Plus je vais, moins je suis disposé à m’attendrir sur le destin de cette mouche. Après tout, qu’est-elle venue faire dans ma toile! En chasser les visions charmantes qu’évoquait ma mémoire, les chers fantômes que le souffle de l’aube y avait emprisonnés dans un suaire de parfums et de baisers. Bête politique, tu n’as que ce que tu mérites! Oui, bête politique! Il faudrait être aveugle, en effet, pour ne pas être frappé de la similitude de rôles de nos grands politiciens dans la société et des mouches dans la nature. Le coche pesant qui emmène vers le néant commun les choses et les peuples, la gloire des fleurs et celle des nations, la chanson du vent et les noms retentissants de l’Histoire roule sur la route éternelle, traîné par les chevaux du Destin. Tout autour, des bêtes bourdonnantes et inutiles simulent l’effort, se démènent, s’enflent d’un imaginaire travail et réclament de réels salaires.
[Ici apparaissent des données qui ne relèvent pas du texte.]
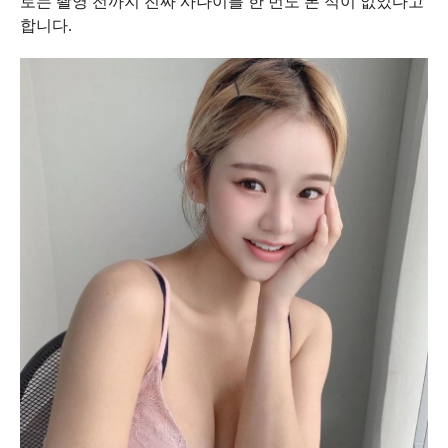
로는 촬영 전까지 진짜 사나이를 한 번도 본 적이 없었다고
합니다.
Les mouches font grand tapage le long du chemin, mais ce n’est pas elles qui l’ont tracé et c’est elles seules qu’elles emportent en le parcourant. Elles n’avancent ni ne retardent d’une heure le rajeunissement radieux du printemps et le déclin mélancolique des automnes. Ainsi les destinées d’un grand peuple s’accomplissent suivant des lois que ne troublent guère les bavardages intéressés des politiciens de profession. Cependant ceux-ci se multiplient d’autant plus que la décadence est plus certaine, comme on voit les mouches voler aux plaies des bêtes souffrantes et en accroître le picotement. Ah! vraiment nous ne faisons pas assez de politique! Et les Arts! Et la Science! Et toutes ces forces vives réelles qui, seules, entraînent une nation vers les sommets glorieux, que deviennent-ils dans ce déchaînement d’ambitions misérables et de grotesques appétits? Estampiller tous les trois ans une exposition, voilà morbleu! un rude concours au développement artistique d’un pays! Vous savez que je finirais par me mettre en colère. Mais nous en crevons de politique, et votre père Solon mériterait tout simplement une fessée sur la place publique pour l’incongruité que vous lui faites dire.

Cependant les feuilles de mon figuier sont sèches déjà, le soleil ayant vaincu les brumes, et le temps n’est plus de penser aux amoureuses d’antan.